An Archaic Law Which Must Be Repealed

The charging of Tim Selwyn with publishing a seditious statement over the pamphlets distributed as part of the axe attack on the Prime Minister's electorate office last year marks a new low for freedom in this country. Here a man is facing up to two years in jail, not because of something he did (that is covered by a seperate charge of conspiring to commit criminal damage), but because of something he said. This criminalisation of speech is an affront to our democratic values which must be ended.

The charges have been brought under an archaic section of the law which criminalises making, publishing, or disseminating any statement expressing a"seditious intention". A "seditious intention" is defined as an intention to "bring into hatred or contempt, or to excite disaffection against" the Queen or the government, to "incite... or encourage violence, lawlessness, or disorder" or any offence that is "prejudicial to the public safety", to incite "hostility or ill will" between different classes or groups of people, or to incite the public to bring about constitutional change by unlawful means. While some of this sounds reasonable, or even necessary to protect the rule of law, there is a serious problem: the question of what excites "disaffection", "lawlessness" or "hostility" is entirely at the whim of the authorities. And generally, it has been used as a tool of political persecution. In the past, sedition charges have been brought against unionists, conscientious objectors, and those advocating unpopular or "unpatriotic" political causes. Peter Fraser (the future Labour Prime Minister) was jailed for sedition in 1916 for advocating the repeal of conscription, and Bishop James Liston was charged in 1922 over a St Patrick's Day speech criticising the behaviour of the British in Ireland. Conceivably, such charges could also be brought against those agitating for republicanism, urging civil disobedience, or questioning the prevailing interpretation of the Treaty of Waitangi.

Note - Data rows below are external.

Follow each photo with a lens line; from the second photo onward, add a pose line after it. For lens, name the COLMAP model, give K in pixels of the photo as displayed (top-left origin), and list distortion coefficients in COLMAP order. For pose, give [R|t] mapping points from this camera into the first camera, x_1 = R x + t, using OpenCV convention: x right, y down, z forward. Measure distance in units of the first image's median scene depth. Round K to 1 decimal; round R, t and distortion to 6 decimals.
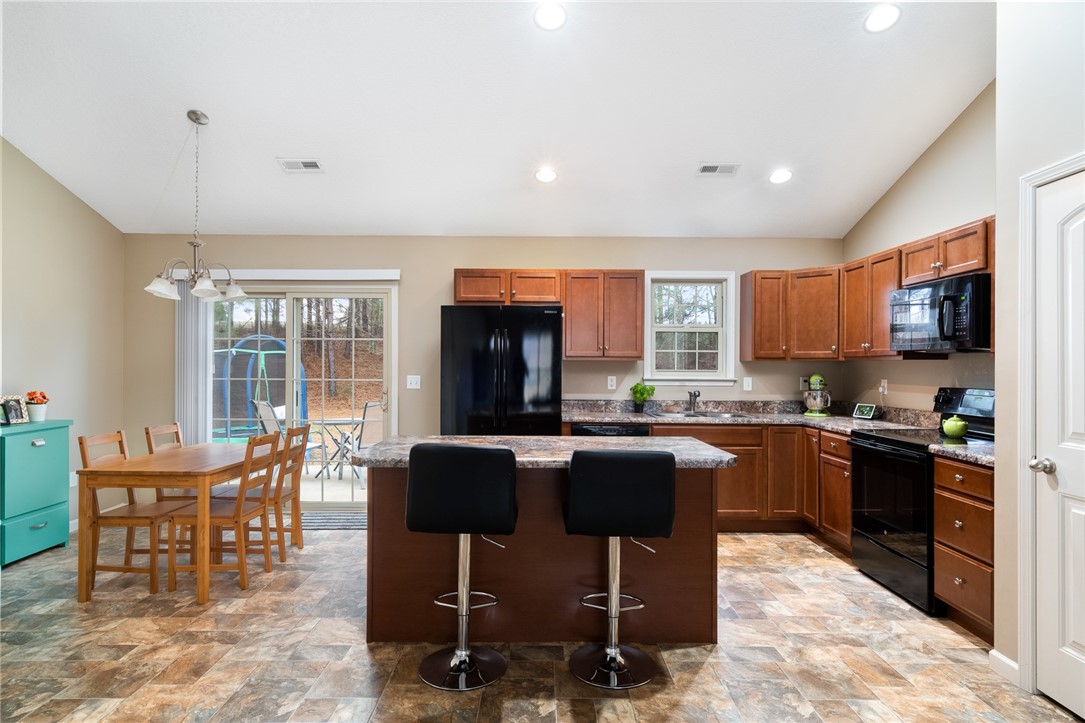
lens RADIAL K [[599.3, 0, 539.4], [0, 599.3, 364.0], [0, 0, 1]] dist [0.002793, 0.000786]
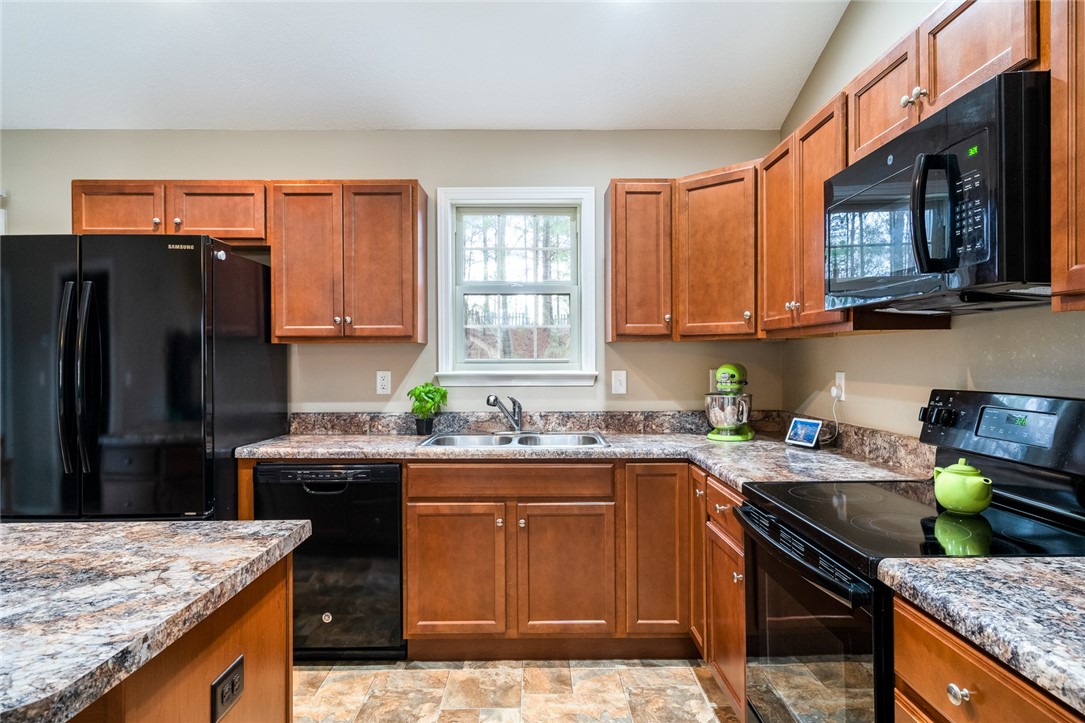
lens RADIAL K [[656.2, 0, 541.4], [0, 656.2, 355.9], [0, 0, 1]] dist [0.007767, 0.002910]
pose [[0.999923, -0.009777, 0.007704, 0.299686], [0.009801, 0.999947, -0.003116, 0.010028], [-0.007673, 0.003191, 0.999965, 0.410638]]
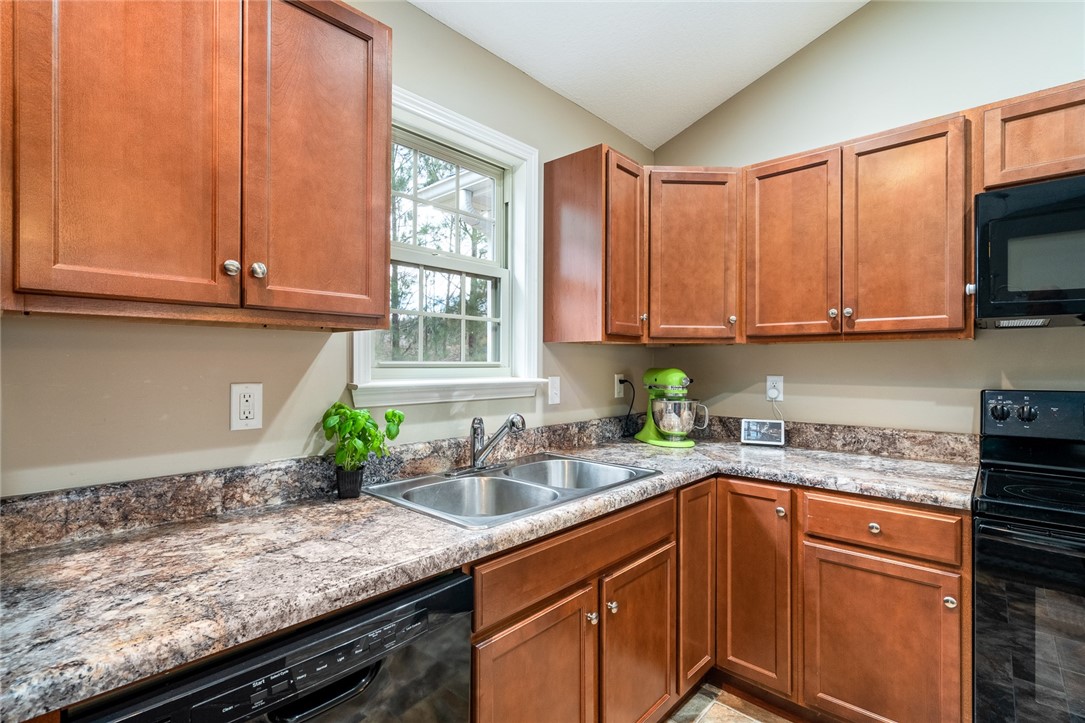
lens RADIAL K [[506.2, 0, 540.2], [0, 506.2, 362.0], [0, 0, 1]] dist [0.002352, 0.000328]
pose [[0.678577, -0.002315, 0.734526, 0.040913], [0.001407, 0.999997, 0.001851, 0.010261], [-0.734528, -0.000223, 0.678578, 0.813832]]
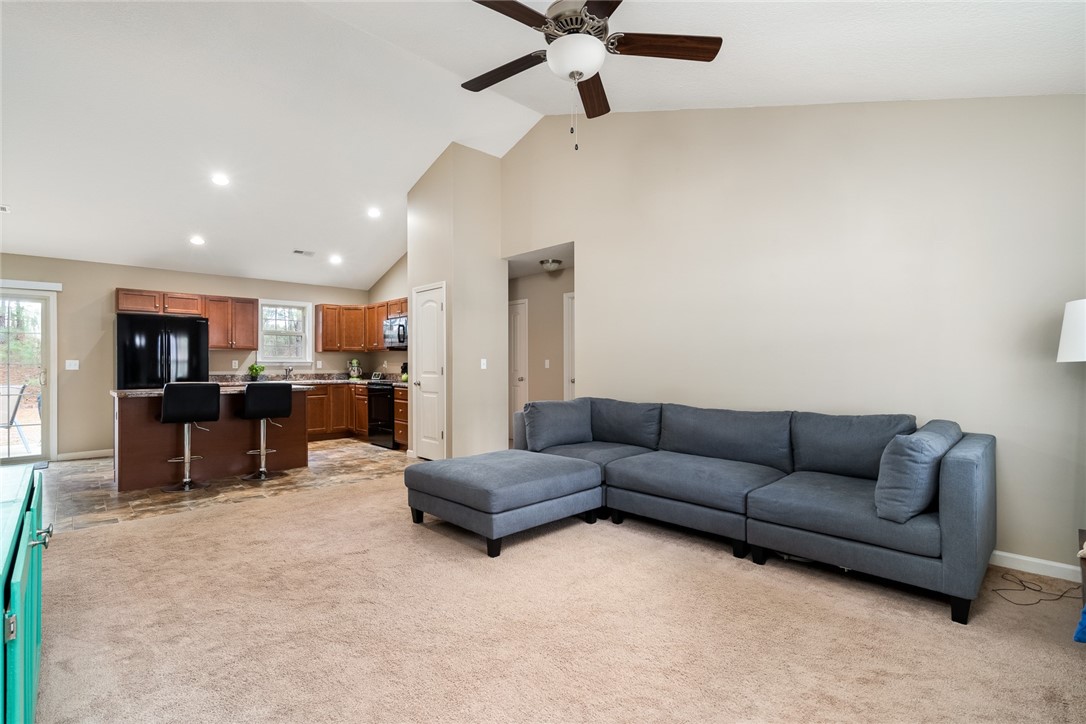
lens RADIAL K [[506.7, 0, 536.6], [0, 506.7, 363.1], [0, 0, 1]] dist [0.002352, 0.000328]
pose [[0.737459, -0.004952, 0.675374, -0.236985], [0.004714, 0.999987, 0.002185, 0.031923], [-0.675376, 0.001572, 0.737472, -0.668600]]
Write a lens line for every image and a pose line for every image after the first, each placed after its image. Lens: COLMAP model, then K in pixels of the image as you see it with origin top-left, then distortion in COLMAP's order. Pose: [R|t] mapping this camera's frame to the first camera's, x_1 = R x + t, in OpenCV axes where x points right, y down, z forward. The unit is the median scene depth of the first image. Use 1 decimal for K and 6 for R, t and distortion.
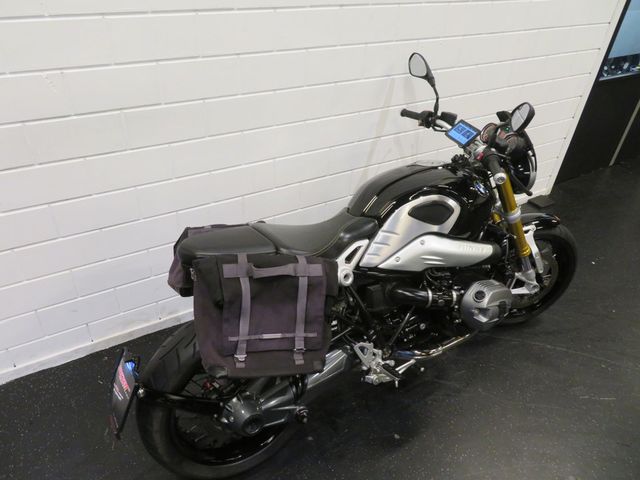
lens RADIAL K [[461.3, 0, 320.0], [0, 461.3, 240.0], [0, 0, 1]] dist [-0.002399, -0.002206]
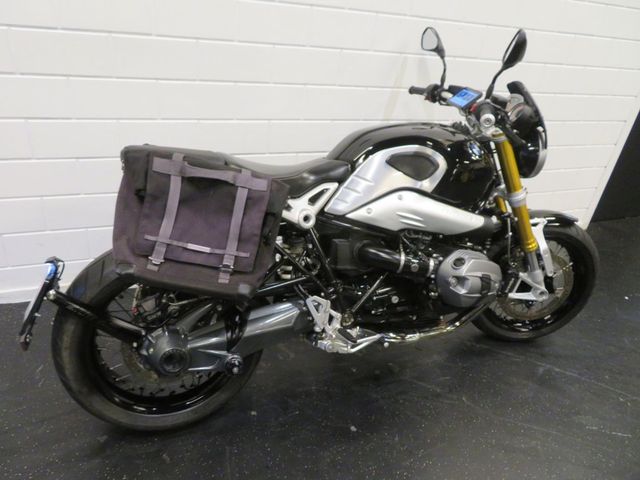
lens RADIAL K [[461.3, 0, 320.0], [0, 461.3, 240.0], [0, 0, 1]] dist [-0.002399, -0.002206]
pose [[0.986879, 0.118653, -0.109505, 0.173064], [-0.131255, 0.984524, -0.116127, 0.206819], [0.094031, 0.128976, 0.987179, 0.111415]]
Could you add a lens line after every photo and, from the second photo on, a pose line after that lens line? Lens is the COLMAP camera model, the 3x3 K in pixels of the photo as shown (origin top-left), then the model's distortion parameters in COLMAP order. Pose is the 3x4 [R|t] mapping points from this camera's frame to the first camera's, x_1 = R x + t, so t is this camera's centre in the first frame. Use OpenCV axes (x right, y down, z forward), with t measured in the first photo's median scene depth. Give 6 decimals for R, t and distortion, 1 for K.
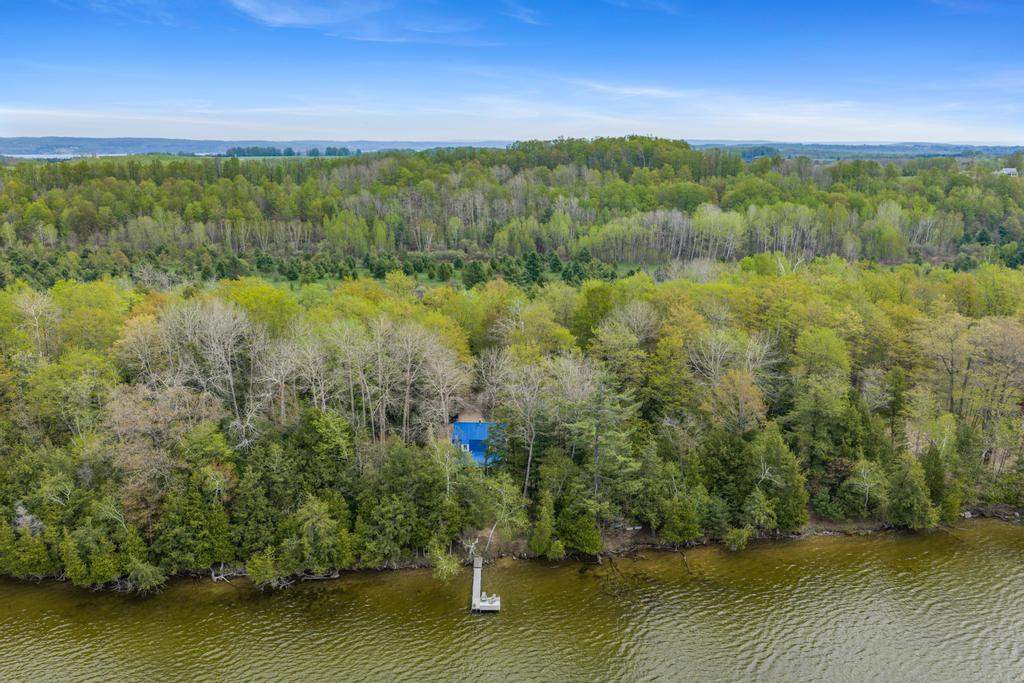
lens RADIAL K [[849.7, 0, 508.1], [0, 849.7, 340.3], [0, 0, 1]] dist [-0.000244, -0.004497]
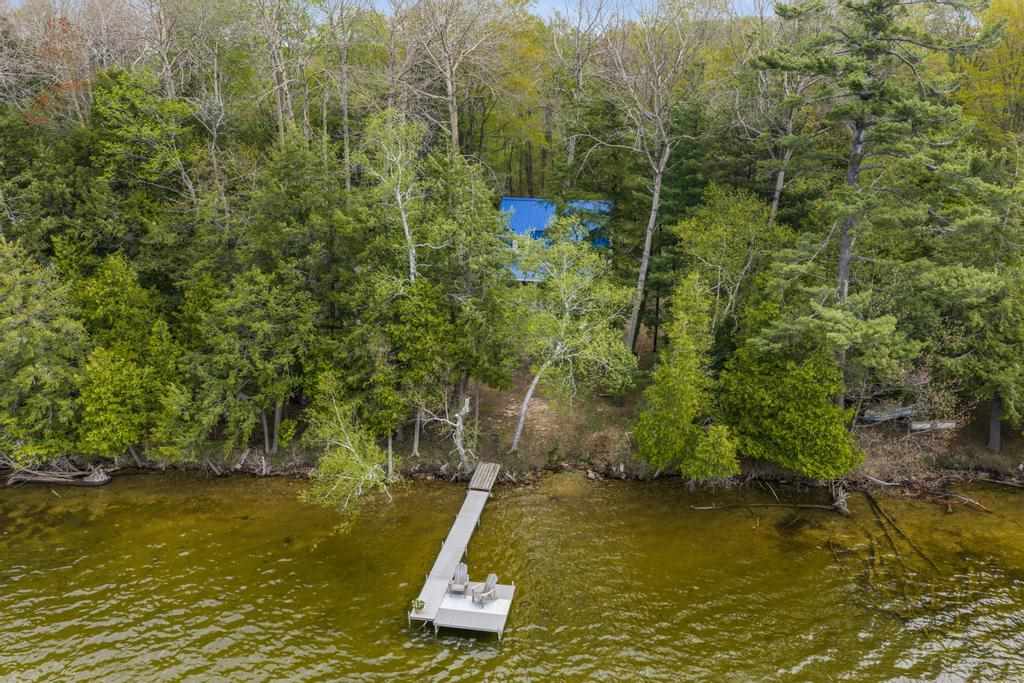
lens RADIAL K [[849.7, 0, 514.1], [0, 849.7, 345.5], [0, 0, 1]] dist [-0.000244, -0.004497]
pose [[0.983238, 0.056813, -0.173249, 0.035427], [-0.045144, 0.996485, 0.070569, 0.181630], [0.176649, -0.061564, 0.982347, 0.657734]]
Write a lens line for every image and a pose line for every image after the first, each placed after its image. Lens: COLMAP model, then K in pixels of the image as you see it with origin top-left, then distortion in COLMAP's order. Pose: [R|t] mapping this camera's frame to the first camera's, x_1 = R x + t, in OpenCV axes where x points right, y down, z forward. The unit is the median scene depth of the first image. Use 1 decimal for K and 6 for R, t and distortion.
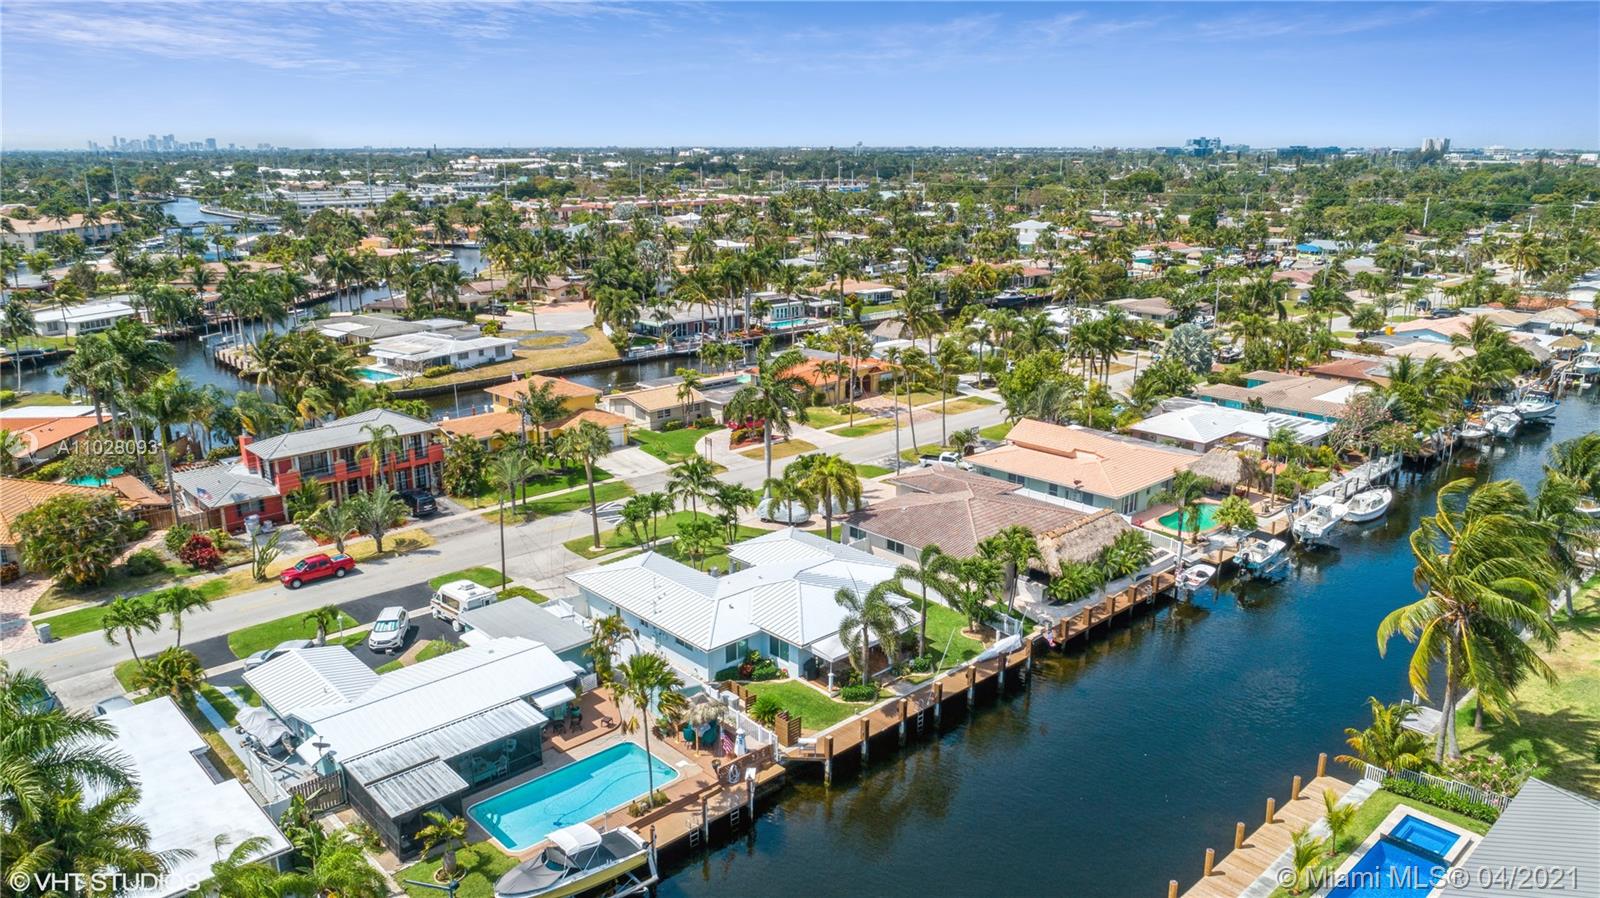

This history of abuse shows the fundamental problem with laws against sedition: they are primarily targeted not at immediate incitement, but at abstract advocacy. Calling for an end to conscription, for Irish independence, or even for proletarian revolution does not entail any immediate danger to people or property which would justify criminal sanction. Instead, they are simply ideas the governments of the day did not like. But in a free and democratic society, the government should not be dictating what its citizens are allowed to think and say. Democracies do not believe in "ThoughtCrime".

The criminalisation of sedition is fundamentally incompatible with modern conceptions of a free and democratic society, and fundamentally incompatible with the affirmation of the right to freedom of expression in our Bill of Rights Act. It is an archaic remainder of a bygone age which has no place in modern New Zealand. It is time for this law to go.